2. Doubles modalités présence/distance : un moyen de gérer l’hétérogénéité ?
La double modalité présence/distance de l’enseignement hybride permet de gérer l’hétérogénéité à trois niveaux :
– l’hétérogénéité dans les attentes et les besoins des étudiants ;
– l’hétérogénéité dans le rythme de travail des étudiants ;
– l’hétérogénéité des types de cours. Certains cours se prêtent en effet davantage à l’enseignement hybride qu’à l’enseignement en présentiel.
3. Double adaptation : l’hybridation pour les étudiants les plus autonomes ?
Comme nous l’avons vu, l’enseignement hybride présente une double caractéristique. De fait, pour s’adapter à l’enseignement hybride, il est nécessaire que l’étudiant fasse doublement évoluer son métier d’étudiant pour pouvoir s’approprier les nouvelles attentes : celles de la pédagogie centrée sur l’apprenant et celles de l’hybridation.
– S’adapter aux nouvelles attentes de la pédagogie centrée sur l’apprenant : les résultats du questionnaire montrent que certains étudiants éprouvent des difficultés à s’approprier les caractéristiques de la pédagogie centrée sur l’apprenant, c’est-à-dire à devenir davantage acteur de son apprentissage.
– S’adapter aux nouvelles attentes de l’enseignement hybride. Certains étudiants ont des difficultés à s’approprier l’asynchronicité des contacts, liés à l’usage du numérique. On observe également que leurs difficultés portent sur l’appropriation de la flexibilité. Certains ne parviennent pas à faire évoluer leur relation au temps (flexibilité horaire), à l’espace (flexibilité géographique) et à soi (flexibilité pédagogique).
Nous faisons l’hypothèse ici que ce sont alors les étudiants les plus autonomes qui parviennent le mieux à faire évoluer leur nouveau métier d’étudiant pour s’adapter aux nouvelles attentes.
Conseils pour la mise en place d’un enseignement hybride
– Pour favoriser l’adhésion des enseignants dans le dispositif Flex-Hybrid, l’explicitation du fonctionnement du dispositif auprès des enseignants est essentielle. Ainsi, il conviendra par exemple d’insister auprès des enseignants sur la constitution du comité de valorisation.

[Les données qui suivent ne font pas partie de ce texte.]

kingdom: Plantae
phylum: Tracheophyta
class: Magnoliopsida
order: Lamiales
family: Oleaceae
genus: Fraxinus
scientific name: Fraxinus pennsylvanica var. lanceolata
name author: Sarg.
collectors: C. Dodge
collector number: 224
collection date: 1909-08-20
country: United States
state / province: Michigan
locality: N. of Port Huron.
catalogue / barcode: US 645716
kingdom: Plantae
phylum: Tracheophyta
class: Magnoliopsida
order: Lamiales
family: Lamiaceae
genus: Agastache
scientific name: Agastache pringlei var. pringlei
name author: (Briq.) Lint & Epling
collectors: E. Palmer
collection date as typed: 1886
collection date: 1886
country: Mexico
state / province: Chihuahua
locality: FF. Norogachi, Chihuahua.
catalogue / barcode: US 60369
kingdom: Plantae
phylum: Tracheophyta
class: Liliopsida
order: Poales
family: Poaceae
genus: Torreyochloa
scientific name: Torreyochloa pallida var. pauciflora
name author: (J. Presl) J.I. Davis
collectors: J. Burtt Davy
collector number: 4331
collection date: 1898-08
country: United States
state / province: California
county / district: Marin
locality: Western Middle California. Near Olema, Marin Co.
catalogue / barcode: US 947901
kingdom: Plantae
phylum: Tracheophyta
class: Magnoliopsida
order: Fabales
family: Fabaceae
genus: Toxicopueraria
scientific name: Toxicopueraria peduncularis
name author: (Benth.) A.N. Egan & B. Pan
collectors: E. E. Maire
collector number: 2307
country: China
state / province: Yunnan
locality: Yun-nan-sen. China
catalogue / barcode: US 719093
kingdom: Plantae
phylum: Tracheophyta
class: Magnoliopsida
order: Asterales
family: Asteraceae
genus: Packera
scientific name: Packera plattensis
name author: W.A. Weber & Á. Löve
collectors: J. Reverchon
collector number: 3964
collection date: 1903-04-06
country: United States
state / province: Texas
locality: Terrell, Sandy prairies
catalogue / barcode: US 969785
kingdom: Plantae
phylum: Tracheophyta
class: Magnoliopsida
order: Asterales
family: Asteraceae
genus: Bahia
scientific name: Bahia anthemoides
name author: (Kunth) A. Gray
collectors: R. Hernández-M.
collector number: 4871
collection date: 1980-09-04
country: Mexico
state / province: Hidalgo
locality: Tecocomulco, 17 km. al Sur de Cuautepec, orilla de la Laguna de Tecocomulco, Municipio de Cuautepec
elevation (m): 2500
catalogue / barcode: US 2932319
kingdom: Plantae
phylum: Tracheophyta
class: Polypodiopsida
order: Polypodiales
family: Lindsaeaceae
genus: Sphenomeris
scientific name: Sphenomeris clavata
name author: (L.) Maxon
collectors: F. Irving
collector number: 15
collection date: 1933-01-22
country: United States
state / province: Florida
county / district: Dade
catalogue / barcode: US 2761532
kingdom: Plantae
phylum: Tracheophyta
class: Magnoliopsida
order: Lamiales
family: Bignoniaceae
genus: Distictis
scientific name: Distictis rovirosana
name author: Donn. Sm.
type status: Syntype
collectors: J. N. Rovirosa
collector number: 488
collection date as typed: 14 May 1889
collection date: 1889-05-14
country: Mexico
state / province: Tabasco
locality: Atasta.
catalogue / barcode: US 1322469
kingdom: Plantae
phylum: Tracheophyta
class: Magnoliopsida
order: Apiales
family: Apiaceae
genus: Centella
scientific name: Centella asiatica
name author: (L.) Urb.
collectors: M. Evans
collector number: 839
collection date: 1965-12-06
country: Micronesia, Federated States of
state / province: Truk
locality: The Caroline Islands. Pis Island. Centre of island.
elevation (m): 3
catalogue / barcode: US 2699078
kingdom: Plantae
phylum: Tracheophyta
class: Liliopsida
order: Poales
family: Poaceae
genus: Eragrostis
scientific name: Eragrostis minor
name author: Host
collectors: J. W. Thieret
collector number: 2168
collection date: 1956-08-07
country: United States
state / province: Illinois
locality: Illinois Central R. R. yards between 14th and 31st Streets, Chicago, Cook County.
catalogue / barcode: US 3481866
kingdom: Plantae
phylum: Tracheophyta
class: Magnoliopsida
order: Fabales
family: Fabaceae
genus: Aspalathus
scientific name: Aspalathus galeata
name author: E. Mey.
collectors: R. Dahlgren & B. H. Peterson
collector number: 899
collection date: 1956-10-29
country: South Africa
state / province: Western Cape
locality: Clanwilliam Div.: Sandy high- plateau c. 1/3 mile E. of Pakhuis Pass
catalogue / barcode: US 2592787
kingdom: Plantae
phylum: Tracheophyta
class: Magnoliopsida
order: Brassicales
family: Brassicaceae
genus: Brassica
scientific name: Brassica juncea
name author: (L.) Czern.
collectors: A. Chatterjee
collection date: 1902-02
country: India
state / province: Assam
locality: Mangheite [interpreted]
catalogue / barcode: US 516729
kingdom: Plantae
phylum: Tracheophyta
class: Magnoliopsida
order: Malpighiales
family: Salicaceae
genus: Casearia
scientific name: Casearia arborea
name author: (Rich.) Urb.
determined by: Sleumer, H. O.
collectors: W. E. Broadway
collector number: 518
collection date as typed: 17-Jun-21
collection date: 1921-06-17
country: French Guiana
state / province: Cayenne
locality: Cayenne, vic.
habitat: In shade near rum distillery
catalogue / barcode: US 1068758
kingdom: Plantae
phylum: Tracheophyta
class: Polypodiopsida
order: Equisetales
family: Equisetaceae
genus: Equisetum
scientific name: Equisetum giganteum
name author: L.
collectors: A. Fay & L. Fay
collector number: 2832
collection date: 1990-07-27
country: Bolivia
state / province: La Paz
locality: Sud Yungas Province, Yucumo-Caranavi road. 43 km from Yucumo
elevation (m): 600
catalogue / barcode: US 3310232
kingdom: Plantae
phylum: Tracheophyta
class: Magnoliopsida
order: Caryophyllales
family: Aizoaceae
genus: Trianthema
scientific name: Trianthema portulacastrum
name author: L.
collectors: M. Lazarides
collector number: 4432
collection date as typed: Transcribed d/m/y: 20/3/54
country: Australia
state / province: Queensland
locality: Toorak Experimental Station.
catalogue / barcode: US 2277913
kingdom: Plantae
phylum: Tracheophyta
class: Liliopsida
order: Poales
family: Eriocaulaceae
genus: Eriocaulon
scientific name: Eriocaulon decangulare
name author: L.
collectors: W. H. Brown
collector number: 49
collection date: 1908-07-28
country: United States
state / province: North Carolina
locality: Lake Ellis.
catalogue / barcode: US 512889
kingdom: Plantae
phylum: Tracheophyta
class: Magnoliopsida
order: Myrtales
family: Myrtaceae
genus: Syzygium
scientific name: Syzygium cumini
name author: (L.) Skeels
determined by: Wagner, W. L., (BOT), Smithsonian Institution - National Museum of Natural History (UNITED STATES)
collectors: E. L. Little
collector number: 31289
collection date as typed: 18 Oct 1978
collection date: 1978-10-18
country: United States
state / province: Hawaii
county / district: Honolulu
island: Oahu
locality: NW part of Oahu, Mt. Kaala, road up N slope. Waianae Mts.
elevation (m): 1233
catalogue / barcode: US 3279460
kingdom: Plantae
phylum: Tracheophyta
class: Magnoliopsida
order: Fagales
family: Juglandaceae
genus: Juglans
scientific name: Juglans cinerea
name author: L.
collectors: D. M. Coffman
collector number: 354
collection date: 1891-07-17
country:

– La mise en place de l’hybridation nécessite une prise en compte des contraintes de l’institution, par exemple : date d’attribution des cours aux enseignants, disponibilité et accessibilité du matériel.
– Un exemple de cours hybride pourrait être montré aux enseignants pour qu’ils puissent s’approprier plus facilement le dispositif.
– Proposer d’autres appels à projet. Il pourrait être intéressant de proposer un projet avec une « porte d’entrée » pédagogique, de manière à faire évoluer les pratiques pédagogiques dans le cadre d’enseignements en présentiel. Par exemple il pourrait s’agir d’un accompagnement à la mise en place d’un apprentissage par problème.
– Expliciter davantage les évolutions dans le métier d’étudiant (les attentes) induites par l’enseignement hybride. Cette explicitation pourrait faire l’objet d’un document texte ou d’une présentation en présentiel.
– Renforcer l’accompagnement des étudiants à distance. Par exemple, l’enseignant pourrait utiliser davantage les outils de communication synchrones. Des documents méthodologiques pourraient compléter les ressources.
– Accompagner davantage les étudiants dans l’évolution de leur métier d’étudiant, notamment dans le développement de leurs compétences de « travail en autonomie » et de « travail collaboratif ».